Hi,
I just had some thought about improving rsync performance (reducing
amount of data transfered) when dealing with packed files and would
like some comments.
First what is the problem with packed files?
--------------------------------------------
Consider two nearly identical files that differ on the first
character. rsync will do a great job syncing those files.
Now pack both files with gzip and rsync again. The files will differ
in most, if not all, places and the whole file will be transfered.
How can we improve the performance?
-----------------------------------
First both sides could unpack the file and rsync that. This would use
up huge amount of cpu time and disk space on the server (just think
about 100 people downloading a 100 MB gz file each). It would be
possible to do, but I would rather not give the server that much cpu
time and disk space, let alone the right to write/delete files.

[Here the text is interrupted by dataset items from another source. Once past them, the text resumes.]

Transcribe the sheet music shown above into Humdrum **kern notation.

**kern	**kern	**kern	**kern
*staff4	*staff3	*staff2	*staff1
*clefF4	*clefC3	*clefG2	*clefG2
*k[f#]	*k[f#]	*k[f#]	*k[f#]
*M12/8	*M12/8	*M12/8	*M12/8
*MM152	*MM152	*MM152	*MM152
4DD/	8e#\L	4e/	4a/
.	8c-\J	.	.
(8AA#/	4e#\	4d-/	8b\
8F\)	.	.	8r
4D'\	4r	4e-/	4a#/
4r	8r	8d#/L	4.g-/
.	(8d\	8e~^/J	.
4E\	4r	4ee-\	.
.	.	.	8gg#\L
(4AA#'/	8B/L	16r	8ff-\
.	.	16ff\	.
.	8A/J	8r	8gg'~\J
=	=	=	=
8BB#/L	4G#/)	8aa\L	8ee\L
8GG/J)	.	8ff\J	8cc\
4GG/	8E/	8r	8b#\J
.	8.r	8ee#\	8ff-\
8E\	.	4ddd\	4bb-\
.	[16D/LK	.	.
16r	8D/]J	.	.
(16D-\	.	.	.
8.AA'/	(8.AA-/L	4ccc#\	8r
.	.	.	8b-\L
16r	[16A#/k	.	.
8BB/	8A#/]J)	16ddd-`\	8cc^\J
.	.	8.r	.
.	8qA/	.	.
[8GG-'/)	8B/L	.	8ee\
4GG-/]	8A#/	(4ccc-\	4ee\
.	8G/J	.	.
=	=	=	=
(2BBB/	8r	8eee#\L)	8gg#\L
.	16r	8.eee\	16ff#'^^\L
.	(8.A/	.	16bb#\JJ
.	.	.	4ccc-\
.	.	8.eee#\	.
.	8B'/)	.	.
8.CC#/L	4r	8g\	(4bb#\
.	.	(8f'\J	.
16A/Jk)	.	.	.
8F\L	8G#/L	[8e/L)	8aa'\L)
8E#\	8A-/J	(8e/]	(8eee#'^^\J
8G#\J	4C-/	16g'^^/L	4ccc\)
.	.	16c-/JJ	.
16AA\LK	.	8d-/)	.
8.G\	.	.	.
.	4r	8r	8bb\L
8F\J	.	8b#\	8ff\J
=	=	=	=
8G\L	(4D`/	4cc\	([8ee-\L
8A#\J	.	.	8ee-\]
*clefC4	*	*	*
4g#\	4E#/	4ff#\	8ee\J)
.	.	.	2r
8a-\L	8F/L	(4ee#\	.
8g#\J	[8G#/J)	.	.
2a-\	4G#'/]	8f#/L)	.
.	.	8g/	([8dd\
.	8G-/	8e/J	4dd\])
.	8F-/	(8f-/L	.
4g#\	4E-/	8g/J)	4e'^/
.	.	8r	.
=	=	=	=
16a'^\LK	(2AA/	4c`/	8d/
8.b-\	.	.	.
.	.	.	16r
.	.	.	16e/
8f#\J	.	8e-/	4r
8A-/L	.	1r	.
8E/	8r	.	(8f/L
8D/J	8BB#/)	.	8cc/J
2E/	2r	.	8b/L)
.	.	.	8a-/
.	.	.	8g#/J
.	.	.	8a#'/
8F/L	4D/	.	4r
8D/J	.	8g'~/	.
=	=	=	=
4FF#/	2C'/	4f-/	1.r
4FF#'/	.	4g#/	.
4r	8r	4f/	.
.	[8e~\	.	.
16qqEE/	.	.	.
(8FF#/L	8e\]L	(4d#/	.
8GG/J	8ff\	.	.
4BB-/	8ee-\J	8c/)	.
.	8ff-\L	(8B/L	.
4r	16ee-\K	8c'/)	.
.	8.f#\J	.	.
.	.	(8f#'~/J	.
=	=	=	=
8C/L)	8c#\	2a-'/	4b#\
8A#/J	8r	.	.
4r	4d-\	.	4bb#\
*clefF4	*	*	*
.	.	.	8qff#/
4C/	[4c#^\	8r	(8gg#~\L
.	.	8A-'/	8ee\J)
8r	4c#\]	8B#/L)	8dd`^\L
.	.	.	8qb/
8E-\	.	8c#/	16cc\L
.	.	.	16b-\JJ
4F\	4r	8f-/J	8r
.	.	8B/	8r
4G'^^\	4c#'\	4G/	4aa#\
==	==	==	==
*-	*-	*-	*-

So what else could be done?
Heres what I though about:
--------------------------
At first rsync runs normal. The client send checksums and the server
responds. At some point the server will send a block of plain data
where the source and destination files differ (presumably the first
block).
The client then has the old file (A) and a new file (B) with the one
block replacing the old one. The client then unpacks both A and B up
to the end of the changed block and tries to determine the changes
made to the unpacked data (like a line being deleted or inserted). If
such a change is detected and both files are identical after that (as
far as B can be unpacked), the client repacks the unpacked file (A)
and stops the server from sending any mode data and recalculates the
checksums for the reminder of the file.
In this mode it might be a good idea to reverse the direction of the
data flow. Let the server calculate the checksums for each block and
let the client compare that to every position and order the changed
blocks to be send by the server. That way one has another roundping,
so responce times slow done double, but checksums won't have to be
retransmitted and the server doesn't have to be told to stop and wait
for new checksums.
Please note that I allways presume that we have a streaming format
like ar, tar, gzip, bzip2 and not something like zip where theres a
file index at the end of the file needed to unpack the data.
Also note that in case of for example deb files, which are ar files,
but in a special form, the method could also work, provided that the
repacking is done by using the beginning and end of the original file
and just change the parts that differ in the middle. If you don't know
what I'm talking about here, ignore or try to "ar -x" and "ar -c" a
debian package.
So, what do you think?
MfG
Goswin